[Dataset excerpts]
....

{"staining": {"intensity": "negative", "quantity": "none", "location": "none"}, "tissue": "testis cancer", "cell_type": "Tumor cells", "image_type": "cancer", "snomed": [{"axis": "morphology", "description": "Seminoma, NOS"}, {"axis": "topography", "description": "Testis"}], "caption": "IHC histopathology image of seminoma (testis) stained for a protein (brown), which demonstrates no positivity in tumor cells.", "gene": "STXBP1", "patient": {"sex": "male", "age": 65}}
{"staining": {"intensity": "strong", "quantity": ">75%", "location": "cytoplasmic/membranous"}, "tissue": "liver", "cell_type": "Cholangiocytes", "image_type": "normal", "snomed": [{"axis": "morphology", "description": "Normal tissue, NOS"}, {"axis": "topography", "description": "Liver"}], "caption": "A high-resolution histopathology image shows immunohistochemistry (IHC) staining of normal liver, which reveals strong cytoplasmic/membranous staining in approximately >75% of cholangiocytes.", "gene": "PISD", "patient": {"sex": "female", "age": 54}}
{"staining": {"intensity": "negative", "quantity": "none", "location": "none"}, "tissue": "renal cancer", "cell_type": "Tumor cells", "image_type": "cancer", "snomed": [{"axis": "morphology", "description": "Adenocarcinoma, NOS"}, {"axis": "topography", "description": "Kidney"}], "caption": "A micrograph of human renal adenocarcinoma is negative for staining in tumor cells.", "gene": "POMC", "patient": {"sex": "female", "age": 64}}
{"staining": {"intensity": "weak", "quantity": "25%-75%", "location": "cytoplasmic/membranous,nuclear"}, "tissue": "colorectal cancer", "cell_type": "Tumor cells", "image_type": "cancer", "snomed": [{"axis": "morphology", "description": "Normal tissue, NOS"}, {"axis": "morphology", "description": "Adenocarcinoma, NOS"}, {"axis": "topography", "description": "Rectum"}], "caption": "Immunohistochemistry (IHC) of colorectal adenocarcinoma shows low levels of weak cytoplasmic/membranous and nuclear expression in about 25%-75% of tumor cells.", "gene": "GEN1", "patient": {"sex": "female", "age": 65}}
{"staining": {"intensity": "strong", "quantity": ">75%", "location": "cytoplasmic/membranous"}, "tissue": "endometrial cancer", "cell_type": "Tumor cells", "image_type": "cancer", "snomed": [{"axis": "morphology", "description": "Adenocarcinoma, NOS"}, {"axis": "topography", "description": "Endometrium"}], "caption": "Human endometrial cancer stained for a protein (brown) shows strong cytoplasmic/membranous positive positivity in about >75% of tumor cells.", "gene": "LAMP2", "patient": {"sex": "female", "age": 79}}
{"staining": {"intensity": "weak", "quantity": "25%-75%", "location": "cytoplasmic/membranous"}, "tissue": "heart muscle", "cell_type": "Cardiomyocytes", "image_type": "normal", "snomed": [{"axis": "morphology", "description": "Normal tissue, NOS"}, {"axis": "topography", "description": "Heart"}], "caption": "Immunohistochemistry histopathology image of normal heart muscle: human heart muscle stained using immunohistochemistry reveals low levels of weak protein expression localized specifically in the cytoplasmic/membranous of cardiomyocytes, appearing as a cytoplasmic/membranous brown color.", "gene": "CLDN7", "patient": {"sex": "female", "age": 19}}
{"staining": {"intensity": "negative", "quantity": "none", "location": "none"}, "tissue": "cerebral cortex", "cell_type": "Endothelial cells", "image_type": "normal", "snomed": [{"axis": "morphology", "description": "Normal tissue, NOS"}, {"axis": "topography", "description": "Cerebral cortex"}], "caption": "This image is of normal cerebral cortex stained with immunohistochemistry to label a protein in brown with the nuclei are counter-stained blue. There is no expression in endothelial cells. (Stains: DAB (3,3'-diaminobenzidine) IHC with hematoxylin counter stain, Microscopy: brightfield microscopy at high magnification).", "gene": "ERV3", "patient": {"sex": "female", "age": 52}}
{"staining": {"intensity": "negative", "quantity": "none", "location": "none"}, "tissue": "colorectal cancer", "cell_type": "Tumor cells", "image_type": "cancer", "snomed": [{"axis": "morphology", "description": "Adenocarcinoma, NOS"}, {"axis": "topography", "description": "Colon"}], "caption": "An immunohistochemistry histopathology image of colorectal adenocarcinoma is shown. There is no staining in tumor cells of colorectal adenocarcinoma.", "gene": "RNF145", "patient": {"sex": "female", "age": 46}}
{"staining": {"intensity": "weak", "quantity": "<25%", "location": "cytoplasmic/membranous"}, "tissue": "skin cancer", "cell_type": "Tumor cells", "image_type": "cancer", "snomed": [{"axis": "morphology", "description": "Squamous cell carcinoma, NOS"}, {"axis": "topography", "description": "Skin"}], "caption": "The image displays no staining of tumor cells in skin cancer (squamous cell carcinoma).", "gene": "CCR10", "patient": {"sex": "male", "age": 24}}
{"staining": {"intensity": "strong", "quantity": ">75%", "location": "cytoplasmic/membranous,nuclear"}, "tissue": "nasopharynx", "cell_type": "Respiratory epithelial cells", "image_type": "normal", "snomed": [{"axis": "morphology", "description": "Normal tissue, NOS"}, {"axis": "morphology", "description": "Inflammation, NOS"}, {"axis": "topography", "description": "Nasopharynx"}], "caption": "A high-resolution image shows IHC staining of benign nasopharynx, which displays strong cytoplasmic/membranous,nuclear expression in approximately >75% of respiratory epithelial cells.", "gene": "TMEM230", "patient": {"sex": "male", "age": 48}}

....

Complete, exact output of the records is expected.

{"staining": {"intensity": "negative", "quantity": "none", "location": "none"}, "tissue": "testis cancer", "cell_type": "Tumor cells", "image_type": "cancer", "snomed": [{"axis": "morphology", "description": "Seminoma, NOS"}, {"axis": "topography", "description": "Testis"}], "caption": "IHC histopathology image of seminoma (testis) stained for a protein (brown), which demonstrates no positivity in tumor cells.", "gene": "STXBP1", "patient": {"sex": "male", "age": 65}}
{"staining": {"intensity": "strong", "quantity": ">75%", "location": "cytoplasmic/membranous"}, "tissue": "liver", "cell_type": "Cholangiocytes", "image_type": "normal", "snomed": [{"axis": "morphology", "description": "Normal tissue, NOS"}, {"axis": "topography", "description": "Liver"}], "caption": "A high-resolution histopathology image shows immunohistochemistry (IHC) staining of normal liver, which reveals strong cytoplasmic/membranous staining in approximately >75% of cholangiocytes.", "gene": "PISD", "patient": {"sex": "female", "age": 54}}
{"staining": {"intensity": "negative", "quantity": "none", "location": "none"}, "tissue": "renal cancer", "cell_type": "Tumor cells", "image_type": "cancer", "snomed": [{"axis": "morphology", "description": "Adenocarcinoma, NOS"}, {"axis": "topography", "description": "Kidney"}], "caption": "A micrograph of human renal adenocarcinoma is negative for staining in tumor cells.", "gene": "POMC", "patient": {"sex": "female", "age": 64}}
{"staining": {"intensity": "weak", "quantity": "25%-75%", "location": "cytoplasmic/membranous,nuclear"}, "tissue": "colorectal cancer", "cell_type": "Tumor cells", "image_type": "cancer", "snomed": [{"axis": "morphology", "description": "Normal tissue, NOS"}, {"axis": "morphology", "description": "Adenocarcinoma, NOS"}, {"axis": "topography", "description": "Rectum"}], "caption": "Immunohistochemistry (IHC) of colorectal adenocarcinoma shows low levels of weak cytoplasmic/membranous and nuclear expression in about 25%-75% of tumor cells.", "gene": "GEN1", "patient": {"sex": "female", "age": 65}}
{"staining": {"intensity": "strong", "quantity": ">75%", "location": "cytoplasmic/membranous"}, "tissue": "endometrial cancer", "cell_type": "Tumor cells", "image_type": "cancer", "snomed": [{"axis": "morphology", "description": "Adenocarcinoma, NOS"}, {"axis": "topography", "description": "Endometrium"}], "caption": "Human endometrial cancer stained for a protein (brown) shows strong cytoplasmic/membranous positive positivity in about >75% of tumor cells.", "gene": "LAMP2", "patient": {"sex": "female", "age": 79}}
{"staining": {"intensity": "weak", "quantity": "25%-75%", "location": "cytoplasmic/membranous"}, "tissue": "heart muscle", "cell_type": "Cardiomyocytes", "image_type": "normal", "snomed": [{"axis": "morphology", "description": "Normal tissue, NOS"}, {"axis": "topography", "description": "Heart"}], "caption": "Immunohistochemistry histopathology image of normal heart muscle: human heart muscle stained using immunohistochemistry reveals low levels of weak protein expression localized specifically in the cytoplasmic/membranous of cardiomyocytes, appearing as a cytoplasmic/membranous brown color.", "gene": "CLDN7", "patient": {"sex": "female", "age": 19}}
{"staining": {"intensity": "negative", "quantity": "none", "location": "none"}, "tissue": "cerebral cortex", "cell_type": "Endothelial cells", "image_type": "normal", "snomed": [{"axis": "morphology", "description": "Normal tissue, NOS"}, {"axis": "topography", "description": "Cerebral cortex"}], "caption": "This image is of normal cerebral cortex stained with immunohistochemistry to label a protein in brown with the nuclei are counter-stained blue. There is no expression in endothelial cells. (Stains: DAB (3,3'-diaminobenzidine) IHC with hematoxylin counter stain, Microscopy: brightfield microscopy at high magnification).", "gene": "ERV3", "patient": {"sex": "female", "age": 52}}
{"staining": {"intensity": "negative", "quantity": "none", "location": "none"}, "tissue": "colorectal cancer", "cell_type": "Tumor cells", "image_type": "cancer", "snomed": [{"axis": "morphology", "description": "Adenocarcinoma, NOS"}, {"axis": "topography", "description": "Colon"}], "caption": "An immunohistochemistry histopathology image of colorectal adenocarcinoma is shown. There is no staining in tumor cells of colorectal adenocarcinoma.", "gene": "RNF145", "patient": {"sex": "female", "age": 46}}
{"staining": {"intensity": "weak", "quantity": "<25%", "location": "cytoplasmic/membranous"}, "tissue": "skin cancer", "cell_type": "Tumor cells", "image_type": "cancer", "snomed": [{"axis": "morphology", "description": "Squamous cell carcinoma, NOS"}, {"axis": "topography", "description": "Skin"}], "caption": "The image displays no staining of tumor cells in skin cancer (squamous cell carcinoma).", "gene": "CCR10", "patient": {"sex": "male", "age": 24}}
{"staining": {"intensity": "strong", "quantity": ">75%", "location": "cytoplasmic/membranous,nuclear"}, "tissue": "nasopharynx", "cell_type": "Respiratory epithelial cells", "image_type": "normal", "snomed": [{"axis": "morphology", "description": "Normal tissue, NOS"}, {"axis": "morphology", "description": "Inflammation, NOS"}, {"axis": "topography", "description": "Nasopharynx"}], "caption": "A high-resolution image shows IHC staining of benign nasopharynx, which displays strong cytoplasmic/membranous,nuclear expression in approximately >75% of respiratory epithelial cells.", "gene": "TMEM230", "patient": {"sex": "male", "age": 48}}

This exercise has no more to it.